7 Prediction intervals using bootstrap
Pre-calculated prediction intervals are stored in the data.frame award.predint in the file award_predint.RData.
load("Data/award_predint.RData")
glimpse(award.predint)Rows: 129
Columns: 4
$ math <int> 33, 34, 35, 36, 37, 38, 39, 40, 41, 42, 43, 44, 45, 46, 47, 4…
$ prog <fct> General, General, General, General, General, General, General…
$ pred.lwr <dbl> 0, 0, 0, 0, 0, 0, 0, 0, 0, 0, 0, 0, 0, 0, 0, 0, 0, 0, 0, 0, 0…
$ pred.upr <dbl> 1, 1, 1, 1, 1, 1, 1, 1, 1, 1, 1, 1, 1, 1, 1, 1, 1, 1, 1, 1, 1…
You can add them to your confidence interval plot:
ggplot(award_pred, aes(math, num_awards, color = prog)) +
geom_point() +
geom_line(aes(y = muhat)) +
geom_ribbon(aes(ymin = mu.lwr, ymax = mu.upr), alpha = 0.1) +
geom_line(data = award.predint, aes(y = pred.lwr), linewidth = 1) +
geom_line(data = award.predint, aes(y = pred.upr), linewidth = 1) +
labs(title = "Expected number of awards",
caption = "95% conf.int. and 95% bootstrap pred.int.") +
facet_wrap(~ prog)The confidence interval for \(\mu\) have continouus limits since the expected values are non-negative continuous values.
The prediction intervals are step functions, reflecting that \(Y\) only takes integer values.
If you want to produce your own bootstraped poisson regression prediction intervals.

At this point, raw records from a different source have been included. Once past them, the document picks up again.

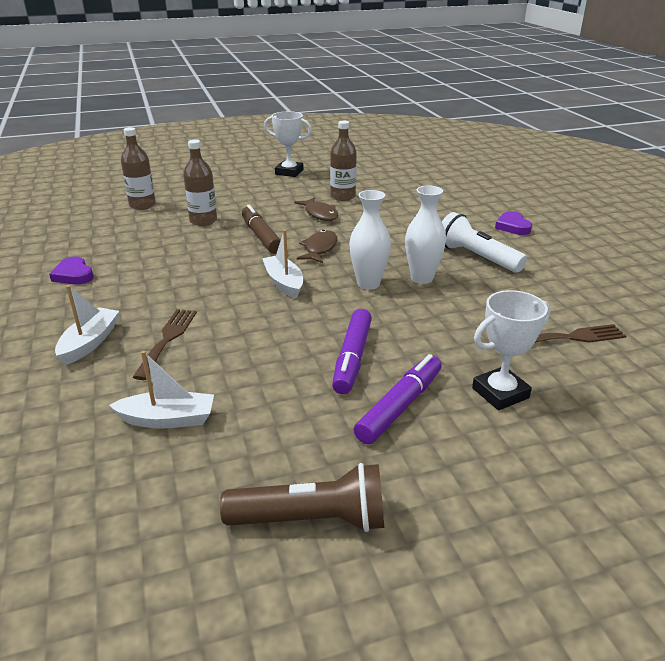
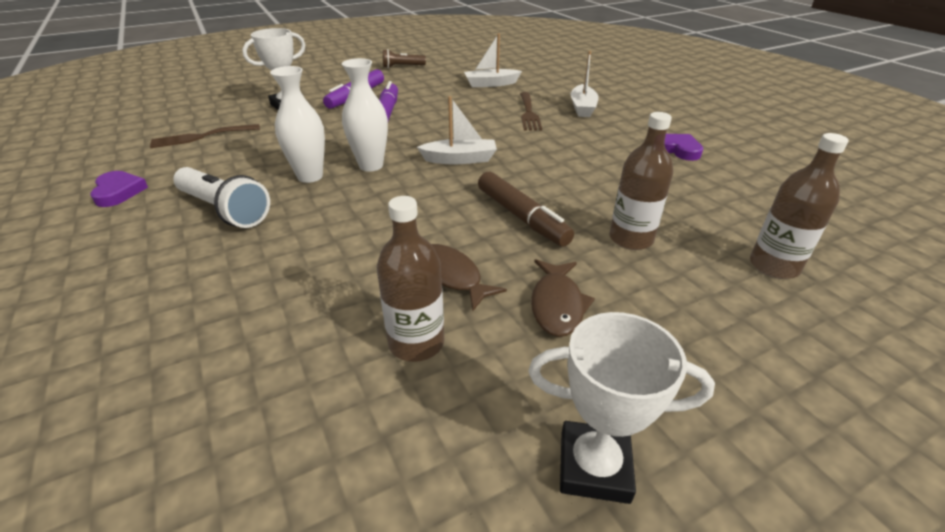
camera: 170 degrees right, 5 degrees up
(284, 283) = (460, 159): white boat -> white boat turned 60 degrees counterclockwise
(311, 519) = (402, 67): brown flashlight -> brown flashlight, size x0.62
(319, 248) = (433, 204): brown fish -> brown fish (557, 305)
(512, 226) = (111, 280): purple heart -> purple heart (118, 192)

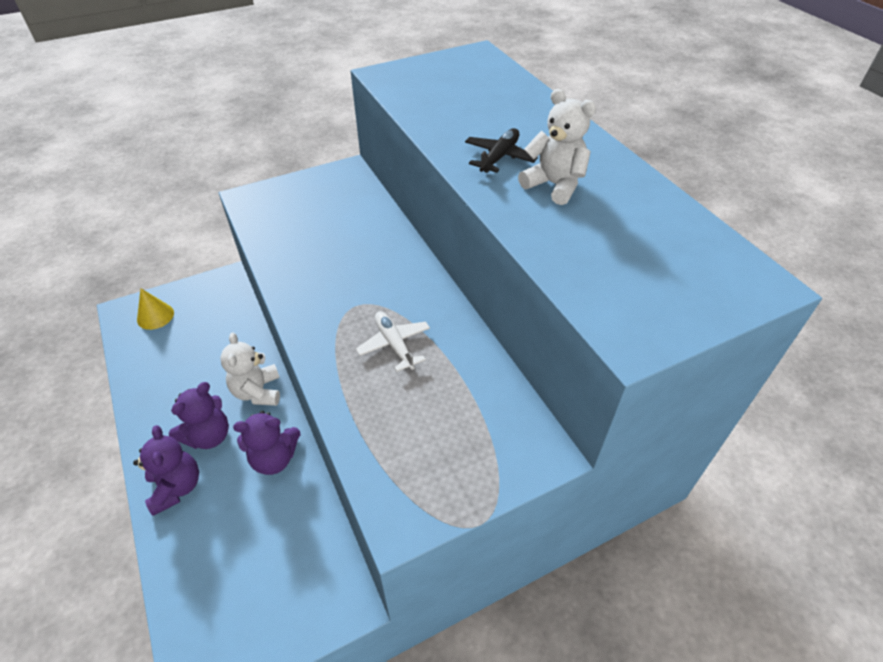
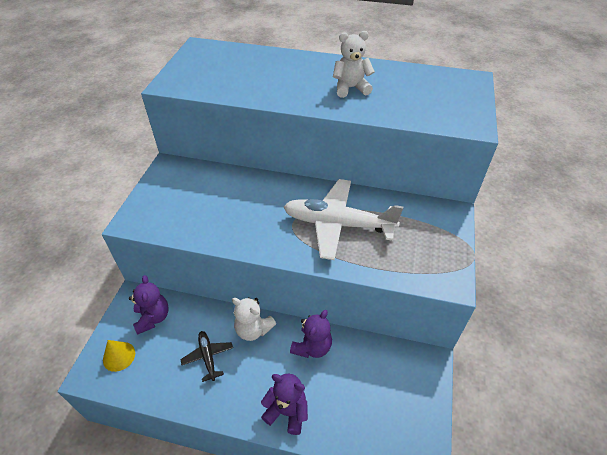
camera: 50 degrees left, 0 degrees up
(209, 436) = (263, 374): purple teddy bear -> purple teddy bear (153, 318)
(394, 344) = (337, 224): white plane -> white plane, size x2.11
(499, 157) = (307, 90): black plane -> black plane (208, 357)

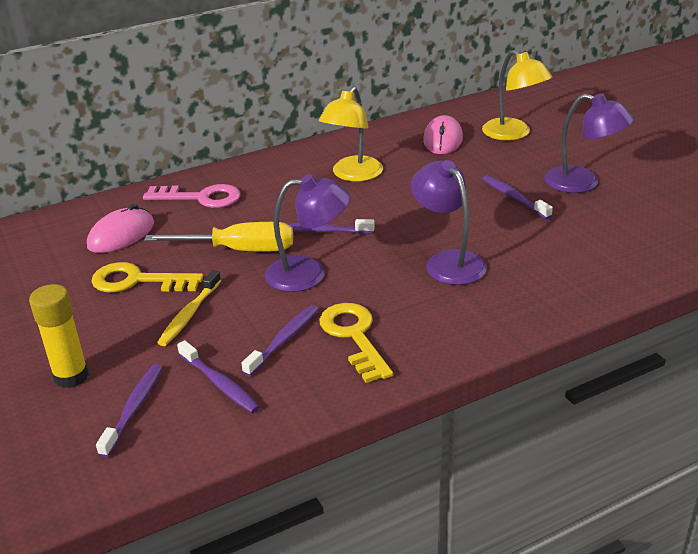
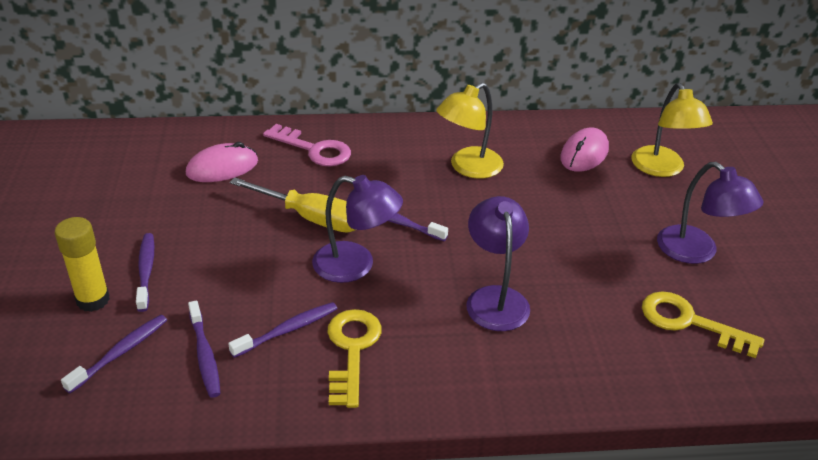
camera: 20 degrees right, 5 degrees up
(137, 281) = (205, 221): yellow key -> yellow key (689, 322)
(189, 314) = (226, 272): yellow toothbrush -> none
(514, 198) = (611, 246): purple toothbrush -> purple toothbrush (146, 271)

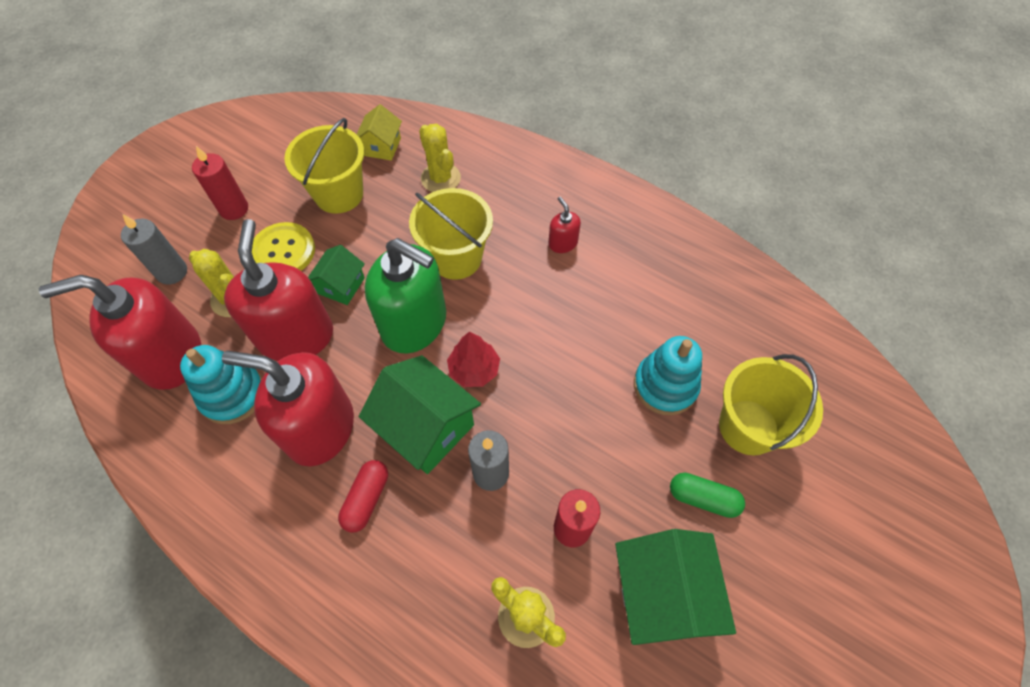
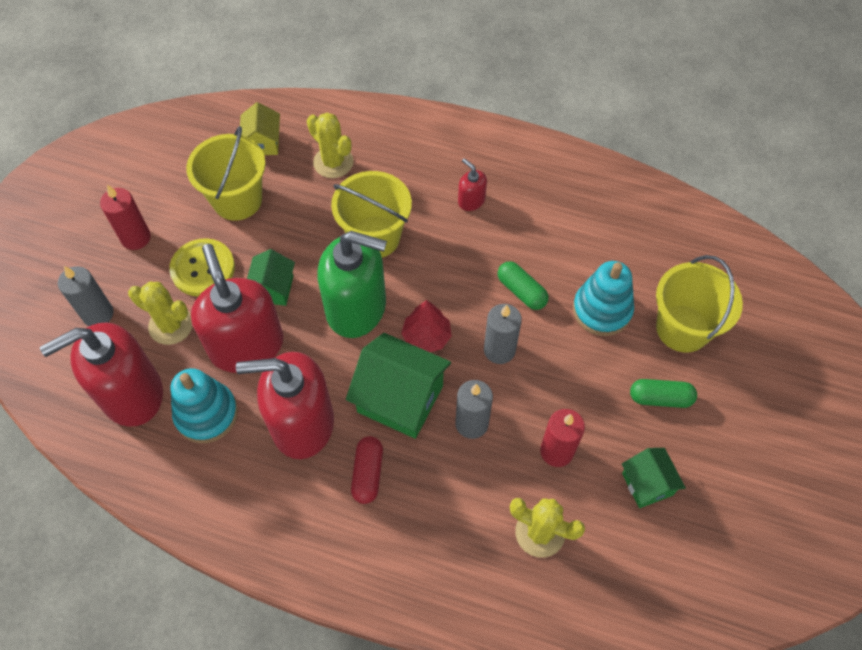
camera: 15 degrees left, 0 degrees up
(544, 402) = (499, 350): none -> grey candle
(586, 346) = (521, 291): none -> green capsule
(661, 593) = (647, 484): green house -> green house, size x0.57

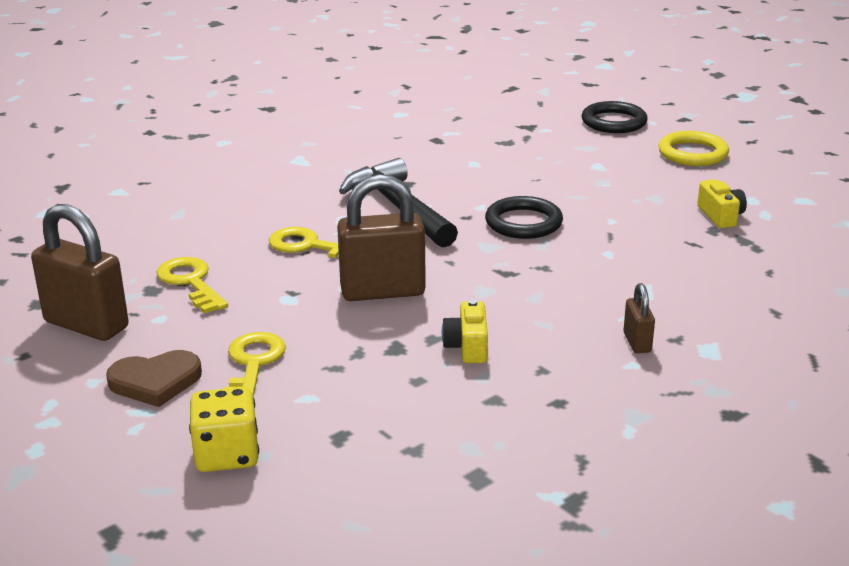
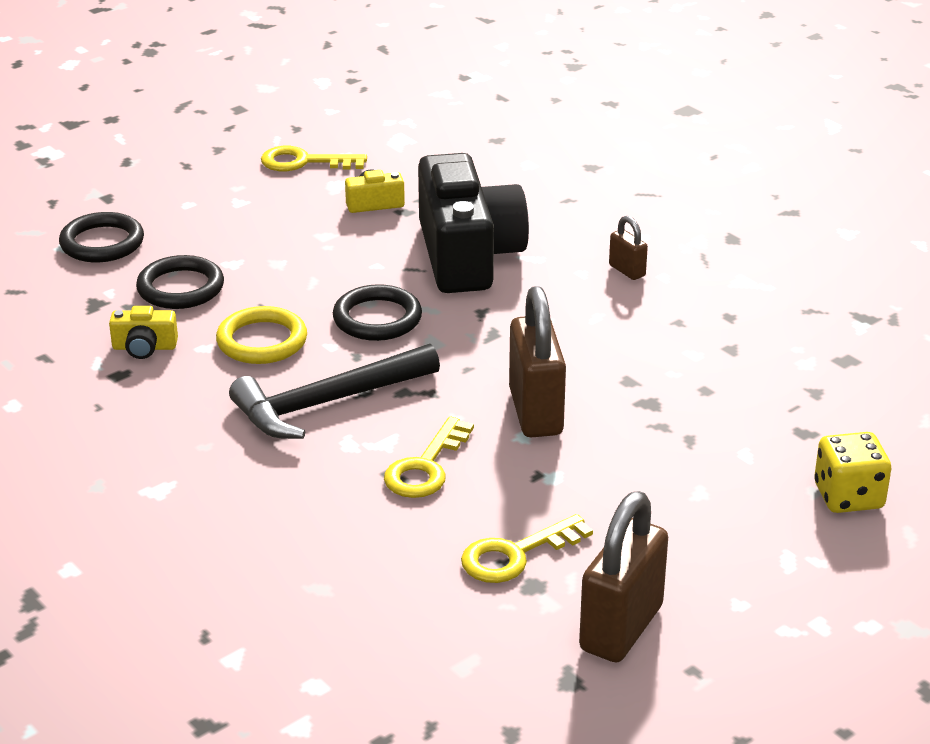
camera: 90 degrees left, 5 degrees up
(155, 382) = (734, 557): brown heart -> none
(253, 365) = (693, 492): yellow key -> yellow key (304, 162)
(467, 346) = (643, 360): yellow camera -> yellow camera (144, 347)
(555, 150) = (180, 288): none -> black ring
(637, 342) = (627, 270): brown padlock -> brown padlock turned 60 degrees clockwise
(641, 259) = (467, 255): none -> black camera
(693, 153) = (212, 202): yellow ring -> yellow ring (262, 341)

See lecture10_ex1_poisson-predint.R for how to generate the prediction intervals using an \(X_0\)-data frame and a fitted poisson regression model.
If you want to know the details, the R-function that calculates the bootstrap intervals is avaliable in boot_poisson.R.